___ DOCUMENT EXCERPT ___
2006 South Australian local elections
- Registered: 1,155,695
- Turnout: 378,130 (▼1.08%)
|  | First party | Second party | Third party |
|  | IND |  |  |
| Leader | N/A | N/A | N/A |
| Party | Independents | Labor | Liberal |
|  | Fourth party | Fifth party |
|  |  | AFP |
| Leader | No leader | Bruce Preece |
| Party | Greens | Australia First |
| Last election |  | Did not contest |
| Seats before |  | 0 |
| Seats won |  | 1 |
| Seat change |  | +1 |
| Popular vote |  | 341 |

= 2006 South Australian local elections =

The 2006 South Australian local elections were held in November 2006 to elect the councils of 66 of the 68 local government areas (LGAs) in South Australia. Many councils also held mayoral elections.

As per usual, no election was held in Roxby Council as it is served by an administrator who performs all the functions of a council. The election in Adelaide was delayed until November 2007 to enable a review of its representation system.

At the close of nominations on 19 September, a total of 1,094 candidates had nominated for mayoral or councillor positions. 56 elections were uncontested.

Two elections were declared 'failed', each because of the withdrawal of a candidate for medical reasons − Kensington Ward in Norwood Payneham & St Peters and Eastwood & Glenunga Ward in Burnside.

The Australia First Party had their first local elections victory, with Bruce Preece elected in Prospect. However, he resigned from the party five days after being elected.

==Results==
===Council elections===

| Party |  | Votes | % | Swing | Seats | Change |
|  | Independents |  |  |  |  |  |
|  | Labor |  |  |  |  |  |
|  | Liberal |  |  |  |  |  |
|  | Greens |  |  |  |  |  |
|  | Australia First | 341 |  |  | 1 | +1 |
| Total |  | 378,130 | 100.00 |  |  |  |
| Registered voters / turnout |  | 1,155,695 | 31.62 | −1.08 |  |

==Aftermath==
Following the elections, 37% of voters stated that political advertising received from 230 candidates influenced how they voted.
___
TRY IT: Reproduce the passage of the 2006 South Australian local elections text word for word, starting with "The 2006 South" and going on through "Ward in Burnside.".
___ INFORMATION GIVEN ___
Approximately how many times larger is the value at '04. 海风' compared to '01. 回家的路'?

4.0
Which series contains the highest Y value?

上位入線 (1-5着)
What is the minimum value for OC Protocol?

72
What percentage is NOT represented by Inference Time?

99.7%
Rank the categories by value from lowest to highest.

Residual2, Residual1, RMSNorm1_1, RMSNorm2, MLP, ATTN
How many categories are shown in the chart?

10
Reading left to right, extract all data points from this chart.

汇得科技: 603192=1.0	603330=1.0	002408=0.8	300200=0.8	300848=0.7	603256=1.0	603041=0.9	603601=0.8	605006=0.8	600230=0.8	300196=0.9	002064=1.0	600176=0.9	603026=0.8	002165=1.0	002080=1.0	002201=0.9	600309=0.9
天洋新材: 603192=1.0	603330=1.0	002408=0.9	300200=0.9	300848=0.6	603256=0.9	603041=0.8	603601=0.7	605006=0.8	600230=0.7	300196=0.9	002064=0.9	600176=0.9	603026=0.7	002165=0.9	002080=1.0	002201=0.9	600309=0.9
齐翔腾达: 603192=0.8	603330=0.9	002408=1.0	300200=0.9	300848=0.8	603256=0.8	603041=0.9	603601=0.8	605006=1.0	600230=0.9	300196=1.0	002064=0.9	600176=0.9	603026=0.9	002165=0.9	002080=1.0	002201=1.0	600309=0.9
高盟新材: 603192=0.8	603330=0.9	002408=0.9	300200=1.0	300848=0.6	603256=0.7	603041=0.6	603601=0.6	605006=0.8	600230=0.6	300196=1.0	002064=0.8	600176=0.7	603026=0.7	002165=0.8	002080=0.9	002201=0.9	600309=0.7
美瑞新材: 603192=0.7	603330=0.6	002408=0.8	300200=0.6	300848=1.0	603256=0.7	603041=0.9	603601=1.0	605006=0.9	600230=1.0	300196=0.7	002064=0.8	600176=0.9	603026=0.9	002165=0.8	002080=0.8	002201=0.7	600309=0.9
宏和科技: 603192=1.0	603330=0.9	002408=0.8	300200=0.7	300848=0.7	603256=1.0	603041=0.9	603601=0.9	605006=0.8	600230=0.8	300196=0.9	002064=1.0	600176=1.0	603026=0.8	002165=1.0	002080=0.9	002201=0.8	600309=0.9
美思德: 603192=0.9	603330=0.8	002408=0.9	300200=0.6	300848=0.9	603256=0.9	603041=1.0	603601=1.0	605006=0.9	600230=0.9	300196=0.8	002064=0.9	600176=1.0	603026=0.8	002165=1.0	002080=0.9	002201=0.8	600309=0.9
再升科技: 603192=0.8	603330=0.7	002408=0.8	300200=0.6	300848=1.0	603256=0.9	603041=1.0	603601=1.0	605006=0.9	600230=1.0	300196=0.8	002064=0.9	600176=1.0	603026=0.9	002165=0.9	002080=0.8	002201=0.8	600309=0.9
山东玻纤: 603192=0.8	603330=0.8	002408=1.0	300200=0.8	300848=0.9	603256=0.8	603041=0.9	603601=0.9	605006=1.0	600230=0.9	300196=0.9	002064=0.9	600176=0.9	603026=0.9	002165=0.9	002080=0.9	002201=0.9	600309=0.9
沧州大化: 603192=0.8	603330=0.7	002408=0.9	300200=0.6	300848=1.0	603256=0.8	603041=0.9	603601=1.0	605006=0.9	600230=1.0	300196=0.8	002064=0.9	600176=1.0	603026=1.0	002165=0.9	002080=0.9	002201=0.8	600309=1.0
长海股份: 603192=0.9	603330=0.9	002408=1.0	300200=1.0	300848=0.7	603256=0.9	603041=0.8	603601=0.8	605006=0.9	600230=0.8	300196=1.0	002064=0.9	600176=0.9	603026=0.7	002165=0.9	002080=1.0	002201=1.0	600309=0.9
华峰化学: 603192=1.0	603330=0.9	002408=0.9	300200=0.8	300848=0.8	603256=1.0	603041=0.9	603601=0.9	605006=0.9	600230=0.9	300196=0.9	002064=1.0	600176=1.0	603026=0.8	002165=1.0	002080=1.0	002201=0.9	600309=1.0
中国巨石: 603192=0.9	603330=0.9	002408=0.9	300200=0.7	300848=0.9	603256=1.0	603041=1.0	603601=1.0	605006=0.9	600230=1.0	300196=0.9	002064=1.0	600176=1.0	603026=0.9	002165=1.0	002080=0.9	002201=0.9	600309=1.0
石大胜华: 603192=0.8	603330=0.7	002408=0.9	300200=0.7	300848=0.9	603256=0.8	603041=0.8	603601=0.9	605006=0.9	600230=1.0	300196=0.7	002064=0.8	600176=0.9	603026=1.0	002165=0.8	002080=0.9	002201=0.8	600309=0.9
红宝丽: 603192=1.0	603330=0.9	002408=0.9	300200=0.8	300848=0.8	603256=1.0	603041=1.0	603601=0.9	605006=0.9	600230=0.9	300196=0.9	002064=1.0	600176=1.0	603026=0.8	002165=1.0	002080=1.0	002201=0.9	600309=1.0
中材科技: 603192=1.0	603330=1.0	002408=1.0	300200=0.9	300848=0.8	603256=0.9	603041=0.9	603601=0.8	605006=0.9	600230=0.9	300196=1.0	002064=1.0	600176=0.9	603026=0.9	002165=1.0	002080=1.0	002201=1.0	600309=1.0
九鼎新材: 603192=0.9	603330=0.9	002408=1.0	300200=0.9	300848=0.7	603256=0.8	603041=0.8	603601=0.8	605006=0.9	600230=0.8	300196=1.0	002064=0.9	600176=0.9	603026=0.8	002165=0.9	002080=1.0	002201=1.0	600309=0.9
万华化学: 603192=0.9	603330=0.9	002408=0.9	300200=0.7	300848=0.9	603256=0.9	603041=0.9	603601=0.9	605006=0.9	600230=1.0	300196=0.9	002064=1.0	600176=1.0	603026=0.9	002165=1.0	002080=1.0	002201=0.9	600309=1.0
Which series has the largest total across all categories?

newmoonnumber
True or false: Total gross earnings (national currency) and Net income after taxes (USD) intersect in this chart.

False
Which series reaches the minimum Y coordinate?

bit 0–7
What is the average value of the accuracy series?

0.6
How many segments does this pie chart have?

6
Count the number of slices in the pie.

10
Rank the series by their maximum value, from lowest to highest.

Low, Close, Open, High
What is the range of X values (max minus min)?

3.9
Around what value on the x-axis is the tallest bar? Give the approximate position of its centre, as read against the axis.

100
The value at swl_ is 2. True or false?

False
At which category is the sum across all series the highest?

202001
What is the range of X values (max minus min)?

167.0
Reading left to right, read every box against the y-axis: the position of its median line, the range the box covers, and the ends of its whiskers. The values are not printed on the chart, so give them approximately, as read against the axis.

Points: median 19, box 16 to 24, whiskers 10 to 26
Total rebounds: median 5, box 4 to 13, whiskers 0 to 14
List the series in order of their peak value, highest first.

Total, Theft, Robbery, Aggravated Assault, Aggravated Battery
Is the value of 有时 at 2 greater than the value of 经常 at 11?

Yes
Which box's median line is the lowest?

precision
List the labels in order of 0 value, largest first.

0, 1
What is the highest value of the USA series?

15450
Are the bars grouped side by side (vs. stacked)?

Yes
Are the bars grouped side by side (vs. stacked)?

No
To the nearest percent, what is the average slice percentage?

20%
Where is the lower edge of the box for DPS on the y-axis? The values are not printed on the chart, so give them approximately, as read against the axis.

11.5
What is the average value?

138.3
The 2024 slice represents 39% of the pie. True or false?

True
___
EXERCISE RESULT:
The 2006 South Australian local elections were held in November 2006 to elect the councils of 66 of the 68 local government areas (LGAs) in South Australia. Many councils also held mayoral elections.

As per usual, no election was held in Roxby Council as it is served by an administrator who performs all the functions of a council. The election in Adelaide was delayed until November 2007 to enable a review of its representation system.

At the close of nominations on 19 September, a total of 1,094 candidates had nominated for mayoral or councillor positions. 56 elections were uncontested.

Two elections were declared 'failed', each because of the withdrawal of a candidate for medical reasons − Kensington Ward in Norwood Payneham & St Peters and Eastwood & Glenunga Ward in Burnside.